We take it for granted that God is against sin. It is such a foundational principle that most people don’t even question it. It’s like asking why water is wet. Nevertheless, it’s worth thinking about, because if you don’t, Satan will be happy to supply you with some wrong answers. In fact, that was was the one of the first plays in his playbook. He told Eve that God forbade her to eat from the tree because He didn’t want people to be like Him: “God knows that when you eat it your eyes will be opened and you will be like God ” (Genesis 3:5).

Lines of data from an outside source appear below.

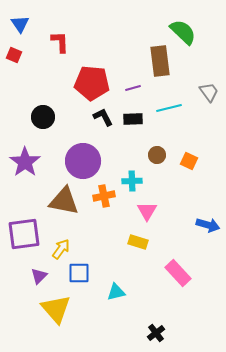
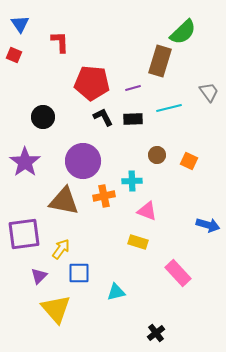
green semicircle: rotated 92 degrees clockwise
brown rectangle: rotated 24 degrees clockwise
pink triangle: rotated 40 degrees counterclockwise
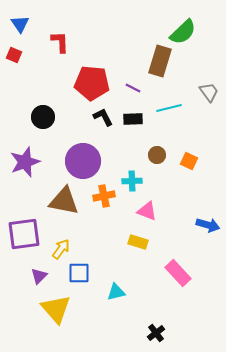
purple line: rotated 42 degrees clockwise
purple star: rotated 16 degrees clockwise
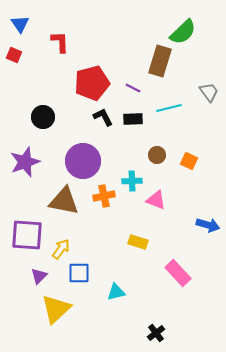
red pentagon: rotated 20 degrees counterclockwise
pink triangle: moved 9 px right, 11 px up
purple square: moved 3 px right, 1 px down; rotated 12 degrees clockwise
yellow triangle: rotated 28 degrees clockwise
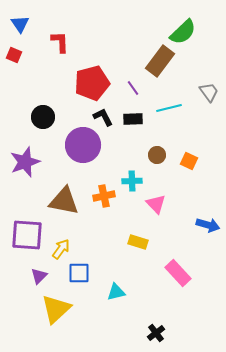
brown rectangle: rotated 20 degrees clockwise
purple line: rotated 28 degrees clockwise
purple circle: moved 16 px up
pink triangle: moved 4 px down; rotated 25 degrees clockwise
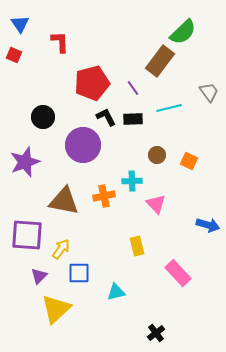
black L-shape: moved 3 px right
yellow rectangle: moved 1 px left, 4 px down; rotated 60 degrees clockwise
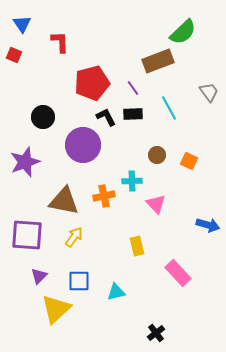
blue triangle: moved 2 px right
brown rectangle: moved 2 px left; rotated 32 degrees clockwise
cyan line: rotated 75 degrees clockwise
black rectangle: moved 5 px up
yellow arrow: moved 13 px right, 12 px up
blue square: moved 8 px down
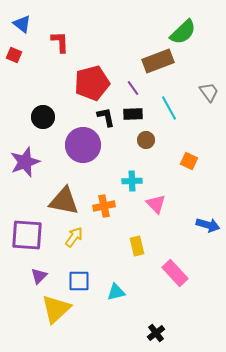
blue triangle: rotated 18 degrees counterclockwise
black L-shape: rotated 15 degrees clockwise
brown circle: moved 11 px left, 15 px up
orange cross: moved 10 px down
pink rectangle: moved 3 px left
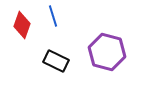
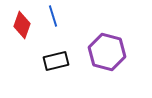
black rectangle: rotated 40 degrees counterclockwise
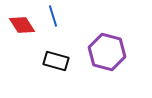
red diamond: rotated 52 degrees counterclockwise
black rectangle: rotated 30 degrees clockwise
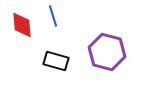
red diamond: rotated 28 degrees clockwise
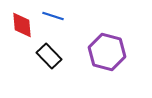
blue line: rotated 55 degrees counterclockwise
black rectangle: moved 7 px left, 5 px up; rotated 30 degrees clockwise
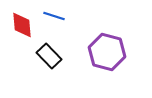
blue line: moved 1 px right
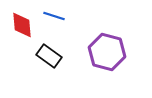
black rectangle: rotated 10 degrees counterclockwise
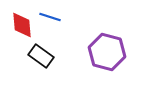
blue line: moved 4 px left, 1 px down
black rectangle: moved 8 px left
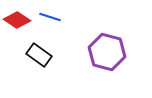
red diamond: moved 5 px left, 5 px up; rotated 52 degrees counterclockwise
black rectangle: moved 2 px left, 1 px up
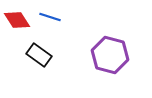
red diamond: rotated 24 degrees clockwise
purple hexagon: moved 3 px right, 3 px down
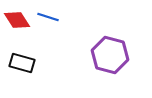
blue line: moved 2 px left
black rectangle: moved 17 px left, 8 px down; rotated 20 degrees counterclockwise
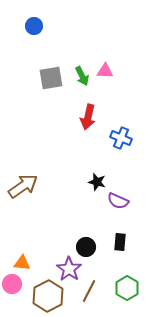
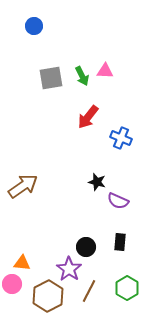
red arrow: rotated 25 degrees clockwise
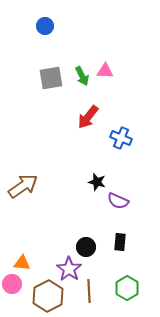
blue circle: moved 11 px right
brown line: rotated 30 degrees counterclockwise
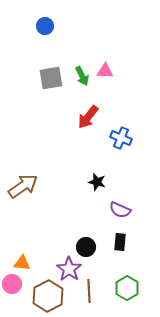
purple semicircle: moved 2 px right, 9 px down
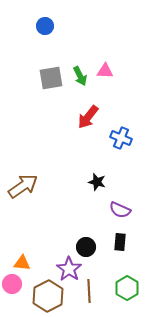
green arrow: moved 2 px left
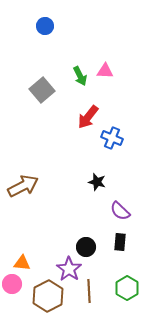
gray square: moved 9 px left, 12 px down; rotated 30 degrees counterclockwise
blue cross: moved 9 px left
brown arrow: rotated 8 degrees clockwise
purple semicircle: moved 1 px down; rotated 20 degrees clockwise
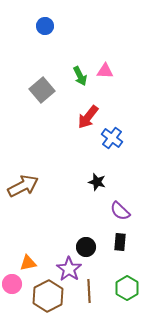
blue cross: rotated 15 degrees clockwise
orange triangle: moved 6 px right; rotated 18 degrees counterclockwise
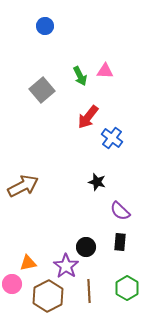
purple star: moved 3 px left, 3 px up
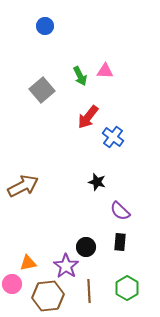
blue cross: moved 1 px right, 1 px up
brown hexagon: rotated 20 degrees clockwise
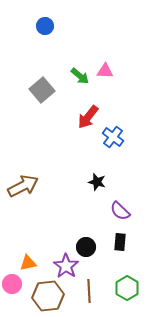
green arrow: rotated 24 degrees counterclockwise
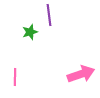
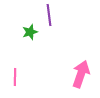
pink arrow: rotated 52 degrees counterclockwise
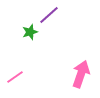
purple line: rotated 55 degrees clockwise
pink line: rotated 54 degrees clockwise
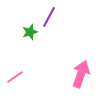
purple line: moved 2 px down; rotated 20 degrees counterclockwise
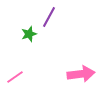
green star: moved 1 px left, 2 px down
pink arrow: rotated 64 degrees clockwise
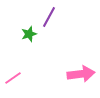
pink line: moved 2 px left, 1 px down
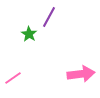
green star: rotated 21 degrees counterclockwise
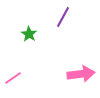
purple line: moved 14 px right
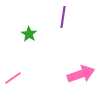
purple line: rotated 20 degrees counterclockwise
pink arrow: rotated 12 degrees counterclockwise
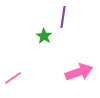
green star: moved 15 px right, 2 px down
pink arrow: moved 2 px left, 2 px up
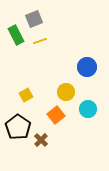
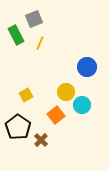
yellow line: moved 2 px down; rotated 48 degrees counterclockwise
cyan circle: moved 6 px left, 4 px up
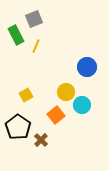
yellow line: moved 4 px left, 3 px down
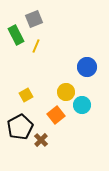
black pentagon: moved 2 px right; rotated 10 degrees clockwise
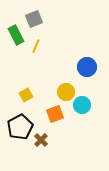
orange square: moved 1 px left, 1 px up; rotated 18 degrees clockwise
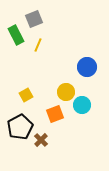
yellow line: moved 2 px right, 1 px up
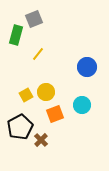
green rectangle: rotated 42 degrees clockwise
yellow line: moved 9 px down; rotated 16 degrees clockwise
yellow circle: moved 20 px left
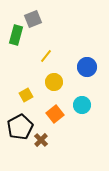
gray square: moved 1 px left
yellow line: moved 8 px right, 2 px down
yellow circle: moved 8 px right, 10 px up
orange square: rotated 18 degrees counterclockwise
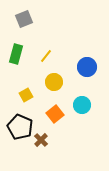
gray square: moved 9 px left
green rectangle: moved 19 px down
black pentagon: rotated 20 degrees counterclockwise
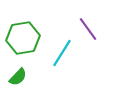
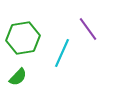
cyan line: rotated 8 degrees counterclockwise
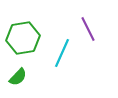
purple line: rotated 10 degrees clockwise
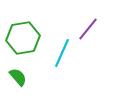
purple line: rotated 65 degrees clockwise
green semicircle: rotated 84 degrees counterclockwise
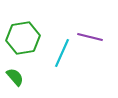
purple line: moved 2 px right, 8 px down; rotated 65 degrees clockwise
green semicircle: moved 3 px left
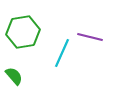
green hexagon: moved 6 px up
green semicircle: moved 1 px left, 1 px up
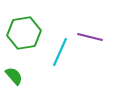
green hexagon: moved 1 px right, 1 px down
cyan line: moved 2 px left, 1 px up
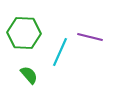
green hexagon: rotated 12 degrees clockwise
green semicircle: moved 15 px right, 1 px up
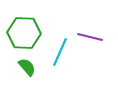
green semicircle: moved 2 px left, 8 px up
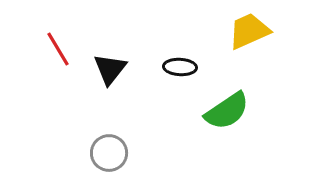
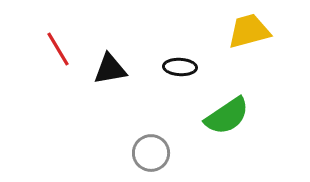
yellow trapezoid: rotated 9 degrees clockwise
black triangle: rotated 42 degrees clockwise
green semicircle: moved 5 px down
gray circle: moved 42 px right
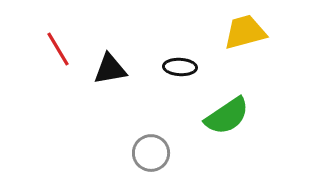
yellow trapezoid: moved 4 px left, 1 px down
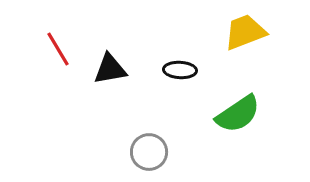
yellow trapezoid: rotated 6 degrees counterclockwise
black ellipse: moved 3 px down
green semicircle: moved 11 px right, 2 px up
gray circle: moved 2 px left, 1 px up
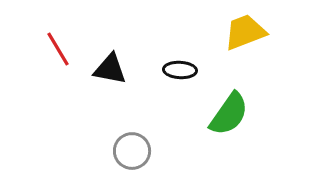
black triangle: rotated 21 degrees clockwise
green semicircle: moved 9 px left; rotated 21 degrees counterclockwise
gray circle: moved 17 px left, 1 px up
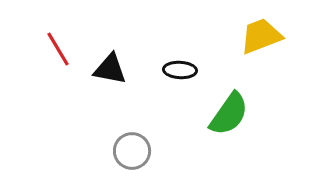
yellow trapezoid: moved 16 px right, 4 px down
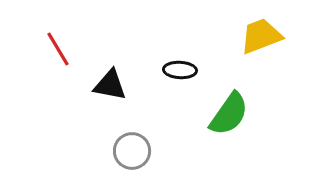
black triangle: moved 16 px down
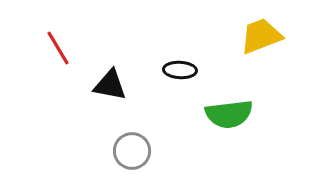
red line: moved 1 px up
green semicircle: rotated 48 degrees clockwise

If we don’t think about why God hates sin, we are tempted to conclude that what God calls sin is arbitrary– that maybe a thing is not intrinsically wrong, but that God just wants to test whether or not we are going to be obedient to Him. This was the error of the Pharisees, who obsessively followed the most minute detail of the law to prove they were more righteous than anyone else, and effectively made an idol out of the law itself:
23 “Woe to you, scribes and Pharisees, hypocrites! You pay a tenth of mint, dill, and cumin, and yet you have neglected the more important matters of the law—justice, mercy, and faithfulness.These things should have been done without neglecting the others. 24 Blind guides! You strain out a gnat, but gulp down a camel!
Matthew 23:23-24
We need to think carefully about why God hates sin. In his commentary on Jeremiah 44:4, Charles Spurgeon gives two reasons:
- The nature of sin: In Verse 4, God describes sin as “this detestable action.” There are things that are self-evidently wrong. Actions that degrade and debase human beings are detestable to God. In the context of Jeremiah 44, the detestable action was idolatry. All worship of idols hurts people. The prophets of Ba’al cut themselves to try to please their God (see 1 Kings 18:28). The men of Sodom (Genesis 19:5) and the men of Benjamin (Judges 19:23) demanded that human beings be handed over to them as sexual playthings. King Manesseh sacrificed his own sons in the fire of Molech (2 Kings 25:6). We shouldn’t need government legislation to convince us that the taking of innocent life is intrinsically, inherently, self-evidently, obviously detestable.
- Sin’s effect on people: God hates sin because God loves people. Spurgeon writes that God hates all evil, all injustice, all wrongdoing, all immorality “because it is such an injury to us, his creatures. He hates it because it so grievously mars what he has made. Men and women, as God sees them, are rendered ugly through sin.
Spurgeon goes on to say that because of sin, God is driven to do what He does not like doing: judging sin. We know from Ezekiel 18:32, Ezekiel 33:11, 1 Timothy 2:3-4, and 2 Peter 3:9 that God wants everyone to be saved, and that He takes no pleasure in the death of the wicked. Because of this, Jeremiah 44:4 presents a picture of God pleading with his children, sending His prophets to warn them “time and time again” not to “commit this detestable thing that I hate.” Spurgeon writes:
It is such wondrous condescension on God’s part to thus plead with sinners. But the greatest wonder of it all is that God not only pleaded thus with people once; He did it many times: ‘So I sent you all my servants the prophets time and time again.’
Note on Jeremiah 44:4, Charles Spurgeon Study Bible
Oh, beloved, please understand this: God doesn’t punish sin because He hates you. God loves you, and so he hates sin!